No worries Metrix. I've got all my toys back in my cot now and I'm good haha. If anything I'm probably being a bit touchy. You guys do an amazing job day in day out and I appreciate the level of skill and experience involved. Keeping up with such a dynamic business must nearly do you head in.  I'll be printing out your advice and adding it to my OB file for future reference.

----------


## METRIX

All is Good :Biggrin:

----------


## woodchip

All very good info above on a complicated issue that even the authorities(workcover & DFT) have trouble understanding & explaining!, (try phoning them & getting a clear answer!). 
I am currently doing an OB (new home, in NSW), I spent a long time reasearching this very thing....& what I came up with is 
Yes, all persons 'working' on the site must have the 'safety induction' card.
There is a provision in the workcover Act, that providing you do not pay over a certain $$ amount to any one person (I think its $7500pa), you do not need to take out workers comp' on that person, if an accident happens you arrange it within 48hrs after the accident(from memory). This info I got from insurance companies.
The OB takes responsibility for everything, including contracted, licensend subbies safety. 
If you have your own kids helping out ie, moving a few bricks or whatever, you again take full responsibility as you would as a parent asking your kids to do anything,
if you have 'Uncle Bob' helping you...this is where that $7500 threshold is applicable. 
thats my understanding anyway, & after all that research I did it could be wrong 
cheers

----------


## Bloss

> I would highly advise against having work done with No Contracts in place, you are just asking for trouble with a capital T, my brother works for Fair Trading NSW, and some of the stories I hear of builders and OB having work done with no contracts in place and it all going pear shaped are unbelievable. 
> As I said in my earlier post an OB needs to understand their responsibilities, and take these seriously, as if something goes badly wrong it can ruin you financially, this is something you learn when running your own business, you wont learn this from a book or an on-line course. 
> Having contracts or no contracts does not ensure your place will get ticked off, this is from the certification the trades or certifier will give you when the work is done.
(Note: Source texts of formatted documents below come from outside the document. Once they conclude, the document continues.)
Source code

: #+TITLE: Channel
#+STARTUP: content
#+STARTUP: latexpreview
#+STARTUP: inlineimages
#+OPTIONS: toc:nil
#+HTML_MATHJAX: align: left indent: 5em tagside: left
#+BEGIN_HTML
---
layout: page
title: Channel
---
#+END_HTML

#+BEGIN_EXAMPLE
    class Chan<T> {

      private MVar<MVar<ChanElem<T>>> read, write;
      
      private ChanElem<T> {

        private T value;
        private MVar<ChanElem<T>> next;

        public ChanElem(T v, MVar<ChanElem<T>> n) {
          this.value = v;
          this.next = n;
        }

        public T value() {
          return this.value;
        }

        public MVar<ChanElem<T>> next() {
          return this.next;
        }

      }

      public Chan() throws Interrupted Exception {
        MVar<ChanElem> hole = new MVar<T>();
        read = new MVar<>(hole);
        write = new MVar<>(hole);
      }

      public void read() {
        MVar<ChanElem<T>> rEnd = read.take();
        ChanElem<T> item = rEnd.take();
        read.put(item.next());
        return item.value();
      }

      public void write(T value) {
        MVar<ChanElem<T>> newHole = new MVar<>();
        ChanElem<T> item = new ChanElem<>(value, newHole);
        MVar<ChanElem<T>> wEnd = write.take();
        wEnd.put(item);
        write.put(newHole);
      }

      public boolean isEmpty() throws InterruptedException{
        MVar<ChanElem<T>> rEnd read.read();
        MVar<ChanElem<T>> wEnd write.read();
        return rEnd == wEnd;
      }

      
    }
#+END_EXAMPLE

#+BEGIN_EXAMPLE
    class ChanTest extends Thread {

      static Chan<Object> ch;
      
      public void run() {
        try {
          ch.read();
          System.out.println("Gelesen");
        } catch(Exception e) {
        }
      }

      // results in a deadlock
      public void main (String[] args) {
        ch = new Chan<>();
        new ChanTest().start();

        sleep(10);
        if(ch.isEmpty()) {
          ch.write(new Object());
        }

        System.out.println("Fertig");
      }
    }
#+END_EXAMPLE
   :What he said:  Nothing I have said contradicts this - I just said it a bit simpler . . . and related mostly to the question of who you use. And as has been said - the main thing is that the buck stops with whoever holds the licence for the work - and that's the owner builder. And get it wrong or just get unlucky and it could be big buck(s)! 
Remember the only real saving (there are other factors such as the convenience of managing when things get done so you can control cash flow etc etc) is labor. That is only a 'saving' if you value your own time, and that of anyone who helps you, less than the professionals you might otherwise use.

----------